* **PROVIDED RECORDS**:

+ + + + + + +

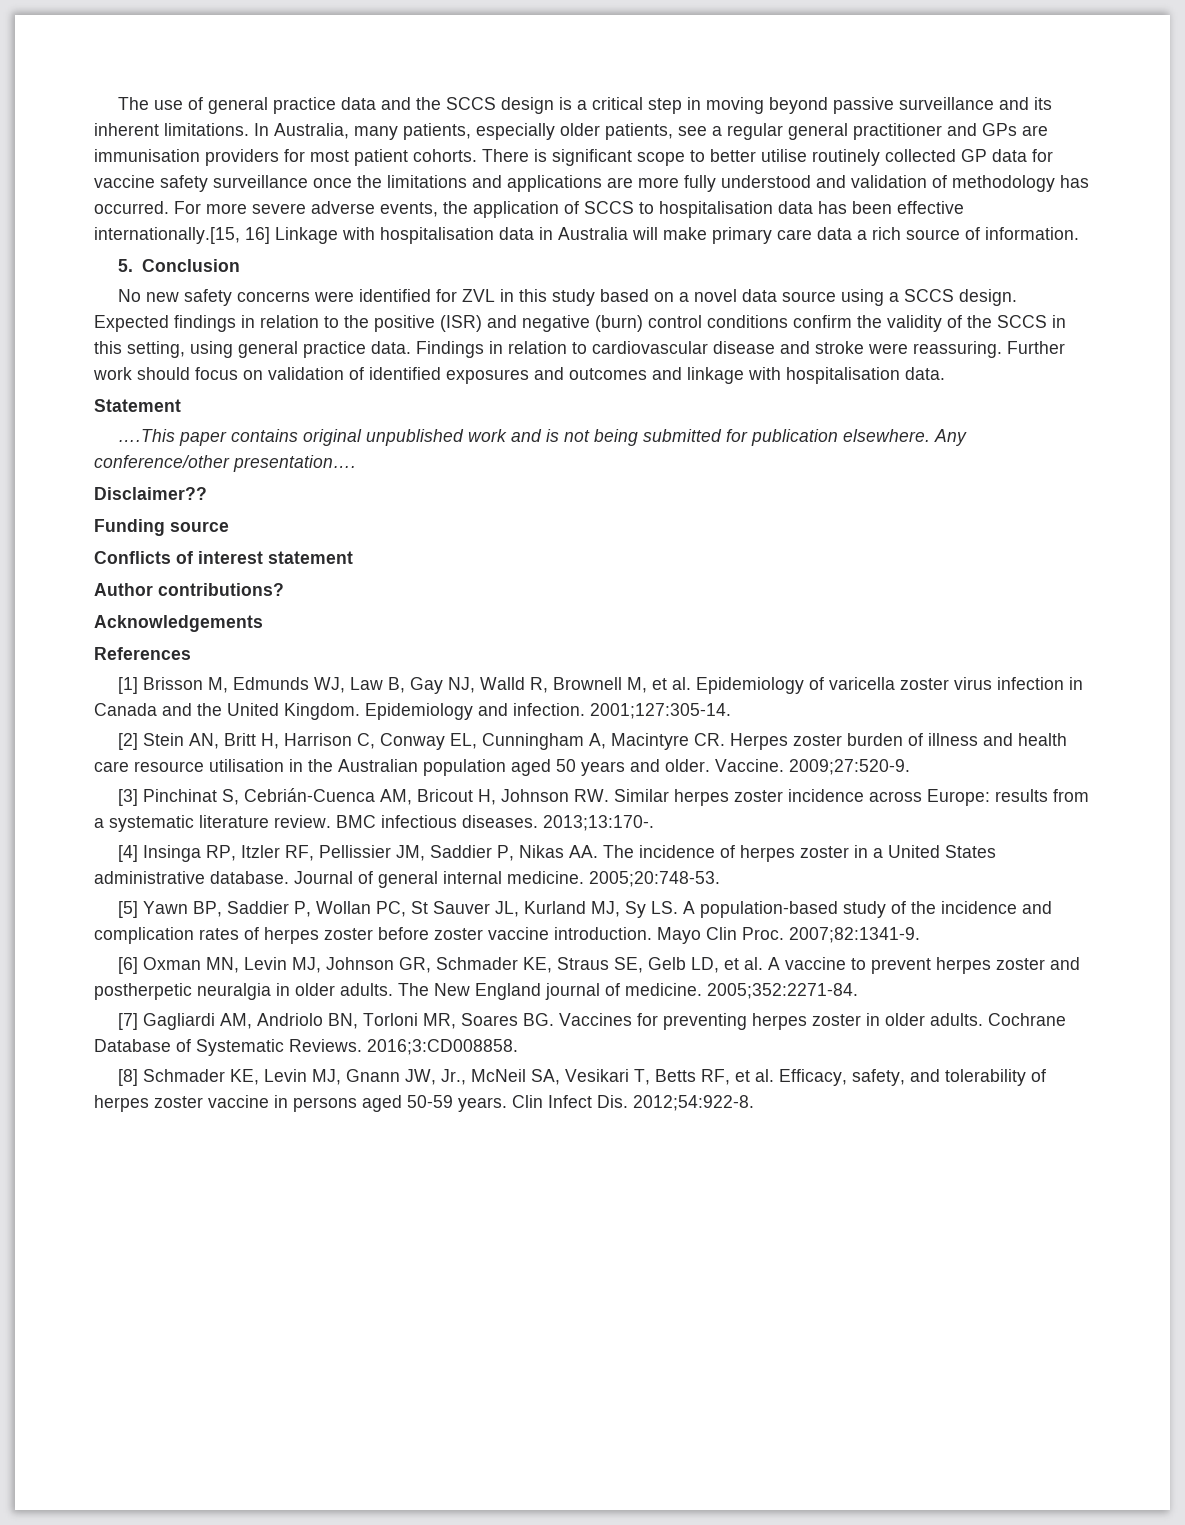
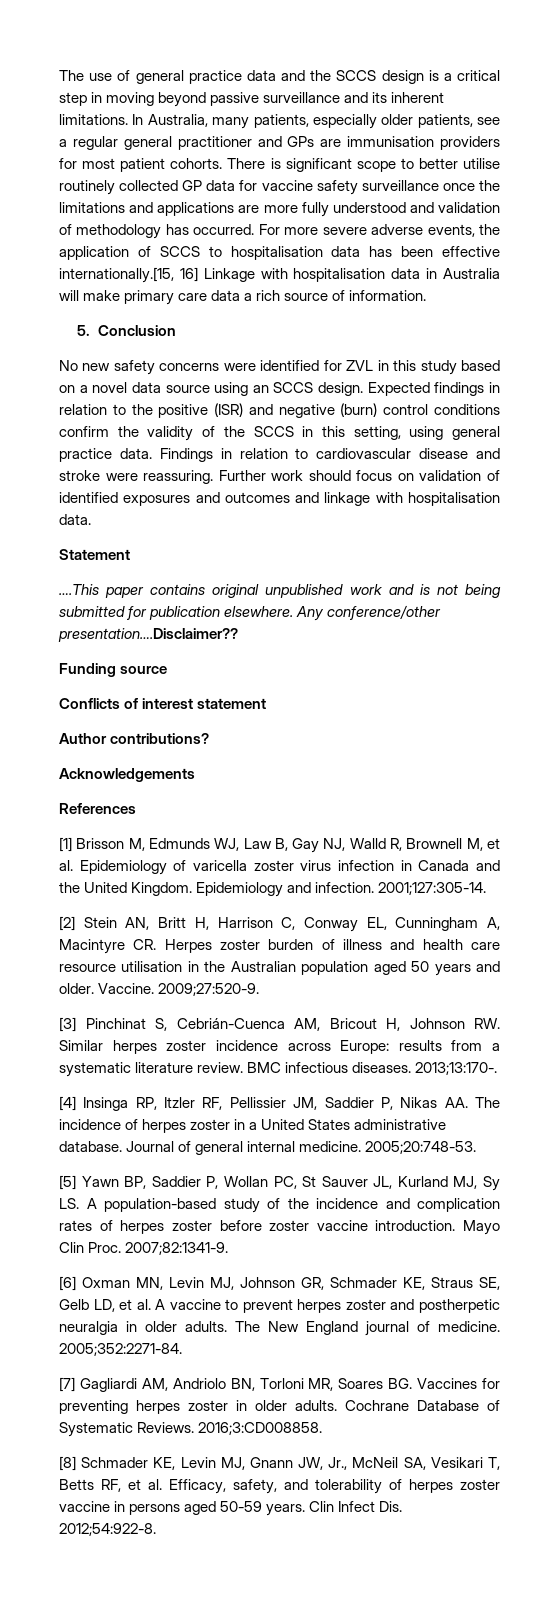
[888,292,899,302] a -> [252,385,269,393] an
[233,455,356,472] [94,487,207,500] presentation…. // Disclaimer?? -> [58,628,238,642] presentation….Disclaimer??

+ + + + + + +

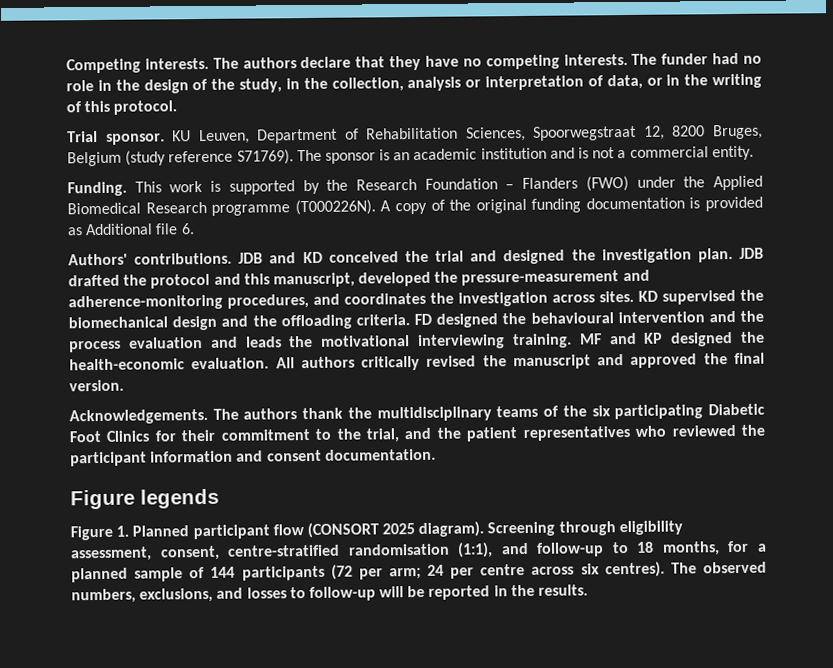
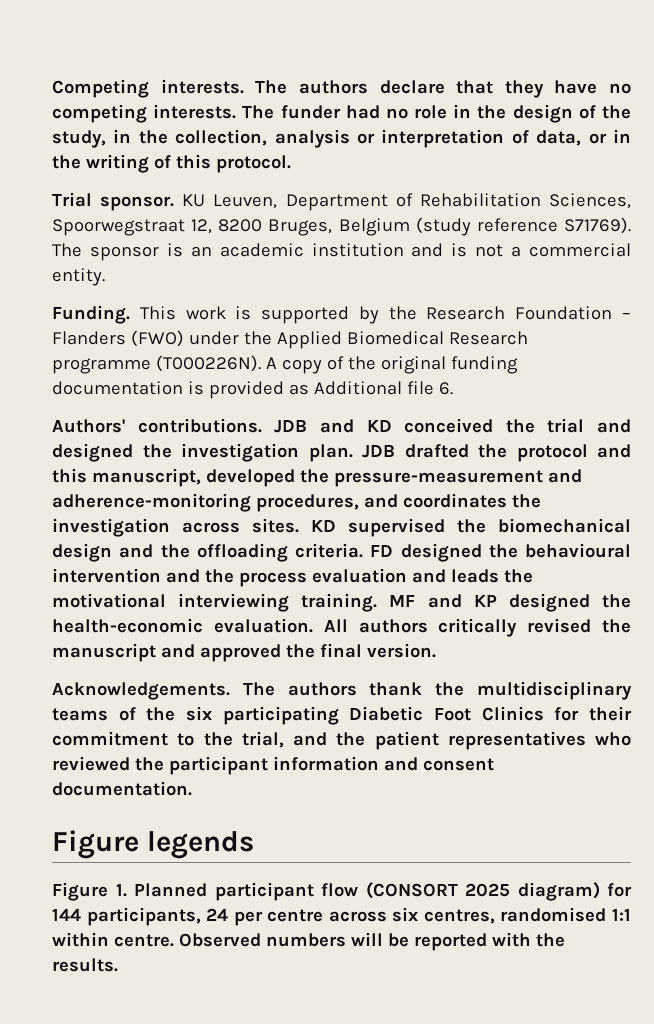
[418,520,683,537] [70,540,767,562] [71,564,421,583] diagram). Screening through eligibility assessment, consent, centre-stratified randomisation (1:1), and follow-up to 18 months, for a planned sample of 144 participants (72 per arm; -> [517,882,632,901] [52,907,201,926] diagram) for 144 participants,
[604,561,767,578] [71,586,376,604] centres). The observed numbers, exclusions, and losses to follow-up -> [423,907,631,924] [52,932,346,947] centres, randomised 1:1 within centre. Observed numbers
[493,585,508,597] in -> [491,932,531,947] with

+ + + + + + +

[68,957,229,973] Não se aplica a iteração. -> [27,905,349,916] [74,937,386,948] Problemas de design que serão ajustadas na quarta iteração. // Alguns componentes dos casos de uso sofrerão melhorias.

+ + + + + + +

* **TASK DIRECTIONS**: When the entries above show the word "follow" in a line, copy that line out.

* **SOLVED EXERCISE**:
[418,520,683,537] [70,540,767,562] [71,564,421,583] diagram). Screening through eligibility assessment, consent, centre-stratified randomisation (1:1), and follow-up to 18 months, for a planned sample of 144 participants (72 per arm; -> [517,882,632,901] [52,907,201,926] diagram) for 144 participants,
[604,561,767,578] [71,586,376,604] centres). The observed numbers, exclusions, and losses to follow-up -> [423,907,631,924] [52,932,346,947] centres, randomised 1:1 within centre. Observed numbers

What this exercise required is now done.